# Task:
Reproduce every entry exactly.

# Records for this exercise:
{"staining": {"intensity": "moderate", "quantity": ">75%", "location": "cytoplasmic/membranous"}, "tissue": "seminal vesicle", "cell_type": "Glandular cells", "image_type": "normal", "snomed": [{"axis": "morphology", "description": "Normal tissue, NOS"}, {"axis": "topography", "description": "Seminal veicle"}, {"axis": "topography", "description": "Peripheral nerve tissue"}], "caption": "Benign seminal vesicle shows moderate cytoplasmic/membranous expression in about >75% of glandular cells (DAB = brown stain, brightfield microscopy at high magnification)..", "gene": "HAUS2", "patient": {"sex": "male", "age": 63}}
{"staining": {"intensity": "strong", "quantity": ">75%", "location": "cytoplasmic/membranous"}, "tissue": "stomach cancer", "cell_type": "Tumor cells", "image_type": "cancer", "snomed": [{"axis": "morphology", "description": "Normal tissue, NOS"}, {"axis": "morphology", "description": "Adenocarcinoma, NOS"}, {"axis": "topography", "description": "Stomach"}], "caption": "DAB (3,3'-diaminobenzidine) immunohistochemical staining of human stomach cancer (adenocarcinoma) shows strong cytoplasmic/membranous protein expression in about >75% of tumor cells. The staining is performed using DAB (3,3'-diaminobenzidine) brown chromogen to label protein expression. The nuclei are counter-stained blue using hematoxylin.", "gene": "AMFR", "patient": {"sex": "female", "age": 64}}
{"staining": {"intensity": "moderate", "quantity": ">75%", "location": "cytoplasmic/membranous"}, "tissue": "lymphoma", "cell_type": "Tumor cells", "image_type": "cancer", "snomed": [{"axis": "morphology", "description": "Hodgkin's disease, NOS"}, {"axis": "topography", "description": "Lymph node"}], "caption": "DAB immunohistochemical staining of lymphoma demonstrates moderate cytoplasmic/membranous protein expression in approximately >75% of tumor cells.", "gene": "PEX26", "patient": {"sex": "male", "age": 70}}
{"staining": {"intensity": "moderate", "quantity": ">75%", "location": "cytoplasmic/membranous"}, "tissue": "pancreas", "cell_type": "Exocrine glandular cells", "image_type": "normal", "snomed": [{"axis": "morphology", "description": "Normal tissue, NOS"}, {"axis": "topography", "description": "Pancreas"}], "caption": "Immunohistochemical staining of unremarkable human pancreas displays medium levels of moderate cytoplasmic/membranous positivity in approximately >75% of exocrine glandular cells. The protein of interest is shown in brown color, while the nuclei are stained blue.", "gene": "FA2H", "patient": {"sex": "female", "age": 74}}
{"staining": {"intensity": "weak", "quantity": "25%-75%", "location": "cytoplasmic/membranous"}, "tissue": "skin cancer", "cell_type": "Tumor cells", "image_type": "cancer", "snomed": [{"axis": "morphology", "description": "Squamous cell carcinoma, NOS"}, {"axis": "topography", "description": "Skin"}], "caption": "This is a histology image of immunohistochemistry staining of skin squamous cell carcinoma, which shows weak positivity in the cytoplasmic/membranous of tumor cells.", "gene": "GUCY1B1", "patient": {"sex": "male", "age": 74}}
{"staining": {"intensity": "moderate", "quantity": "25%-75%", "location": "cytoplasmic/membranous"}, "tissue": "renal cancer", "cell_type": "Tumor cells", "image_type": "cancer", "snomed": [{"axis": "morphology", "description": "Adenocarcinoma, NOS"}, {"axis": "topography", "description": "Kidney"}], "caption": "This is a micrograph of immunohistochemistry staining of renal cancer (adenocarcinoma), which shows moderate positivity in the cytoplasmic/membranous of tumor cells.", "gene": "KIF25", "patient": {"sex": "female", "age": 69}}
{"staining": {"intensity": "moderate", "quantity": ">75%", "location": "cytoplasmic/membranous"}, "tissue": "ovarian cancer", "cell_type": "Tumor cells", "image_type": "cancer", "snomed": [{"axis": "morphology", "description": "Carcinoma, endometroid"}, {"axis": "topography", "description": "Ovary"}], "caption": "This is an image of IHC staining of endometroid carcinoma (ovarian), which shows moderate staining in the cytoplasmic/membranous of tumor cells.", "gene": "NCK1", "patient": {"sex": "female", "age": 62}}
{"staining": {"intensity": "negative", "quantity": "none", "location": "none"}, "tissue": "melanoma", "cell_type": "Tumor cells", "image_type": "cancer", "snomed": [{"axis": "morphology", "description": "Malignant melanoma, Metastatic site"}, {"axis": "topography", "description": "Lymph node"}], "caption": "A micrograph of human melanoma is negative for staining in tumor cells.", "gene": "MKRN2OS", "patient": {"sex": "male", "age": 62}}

# Solution for this task:
{"staining": {"intensity": "moderate", "quantity": ">75%", "location": "cytoplasmic/membranous"}, "tissue": "seminal vesicle", "cell_type": "Glandular cells", "image_type": "normal", "snomed": [{"axis": "morphology", "description": "Normal tissue, NOS"}, {"axis": "topography", "description": "Seminal veicle"}, {"axis": "topography", "description": "Peripheral nerve tissue"}], "caption": "Benign seminal vesicle shows moderate cytoplasmic/membranous expression in about >75% of glandular cells (DAB = brown stain, brightfield microscopy at high magnification)..", "gene": "HAUS2", "patient": {"sex": "male", "age": 63}}
{"staining": {"intensity": "strong", "quantity": ">75%", "location": "cytoplasmic/membranous"}, "tissue": "stomach cancer", "cell_type": "Tumor cells", "image_type": "cancer", "snomed": [{"axis": "morphology", "description": "Normal tissue, NOS"}, {"axis": "morphology", "description": "Adenocarcinoma, NOS"}, {"axis": "topography", "description": "Stomach"}], "caption": "DAB (3,3'-diaminobenzidine) immunohistochemical staining of human stomach cancer (adenocarcinoma) shows strong cytoplasmic/membranous protein expression in about >75% of tumor cells. The staining is performed using DAB (3,3'-diaminobenzidine) brown chromogen to label protein expression. The nuclei are counter-stained blue using hematoxylin.", "gene": "AMFR", "patient": {"sex": "female", "age": 64}}
{"staining": {"intensity": "moderate", "quantity": ">75%", "location": "cytoplasmic/membranous"}, "tissue": "lymphoma", "cell_type": "Tumor cells", "image_type": "cancer", "snomed": [{"axis": "morphology", "description": "Hodgkin's disease, NOS"}, {"axis": "topography", "description": "Lymph node"}], "caption": "DAB immunohistochemical staining of lymphoma demonstrates moderate cytoplasmic/membranous protein expression in approximately >75% of tumor cells.", "gene": "PEX26", "patient": {"sex": "male", "age": 70}}
{"staining": {"intensity": "moderate", "quantity": ">75%", "location": "cytoplasmic/membranous"}, "tissue": "pancreas", "cell_type": "Exocrine glandular cells", "image_type": "normal", "snomed": [{"axis": "morphology", "description": "Normal tissue, NOS"}, {"axis": "topography", "description": "Pancreas"}], "caption": "Immunohistochemical staining of unremarkable human pancreas displays medium levels of moderate cytoplasmic/membranous positivity in approximately >75% of exocrine glandular cells. The protein of interest is shown in brown color, while the nuclei are stained blue.", "gene": "FA2H", "patient": {"sex": "female", "age": 74}}
{"staining": {"intensity": "weak", "quantity": "25%-75%", "location": "cytoplasmic/membranous"}, "tissue": "skin cancer", "cell_type": "Tumor cells", "image_type": "cancer", "snomed": [{"axis": "morphology", "description": "Squamous cell carcinoma, NOS"}, {"axis": "topography", "description": "Skin"}], "caption": "This is a histology image of immunohistochemistry staining of skin squamous cell carcinoma, which shows weak positivity in the cytoplasmic/membranous of tumor cells.", "gene": "GUCY1B1", "patient": {"sex": "male", "age": 74}}
{"staining": {"intensity": "moderate", "quantity": "25%-75%", "location": "cytoplasmic/membranous"}, "tissue": "renal cancer", "cell_type": "Tumor cells", "image_type": "cancer", "snomed": [{"axis": "morphology", "description": "Adenocarcinoma, NOS"}, {"axis": "topography", "description": "Kidney"}], "caption": "This is a micrograph of immunohistochemistry staining of renal cancer (adenocarcinoma), which shows moderate positivity in the cytoplasmic/membranous of tumor cells.", "gene": "KIF25", "patient": {"sex": "female", "age": 69}}
{"staining": {"intensity": "moderate", "quantity": ">75%", "location": "cytoplasmic/membranous"}, "tissue": "ovarian cancer", "cell_type": "Tumor cells", "image_type": "cancer", "snomed": [{"axis": "morphology", "description": "Carcinoma, endometroid"}, {"axis": "topography", "description": "Ovary"}], "caption": "This is an image of IHC staining of endometroid carcinoma (ovarian), which shows moderate staining in the cytoplasmic/membranous of tumor cells.", "gene": "NCK1", "patient": {"sex": "female", "age": 62}}
{"staining": {"intensity": "negative", "quantity": "none", "location": "none"}, "tissue": "melanoma", "cell_type": "Tumor cells", "image_type": "cancer", "snomed": [{"axis": "morphology", "description": "Malignant melanoma, Metastatic site"}, {"axis": "topography", "description": "Lymph node"}], "caption": "A micrograph of human melanoma is negative for staining in tumor cells.", "gene": "MKRN2OS", "patient": {"sex": "male", "age": 62}}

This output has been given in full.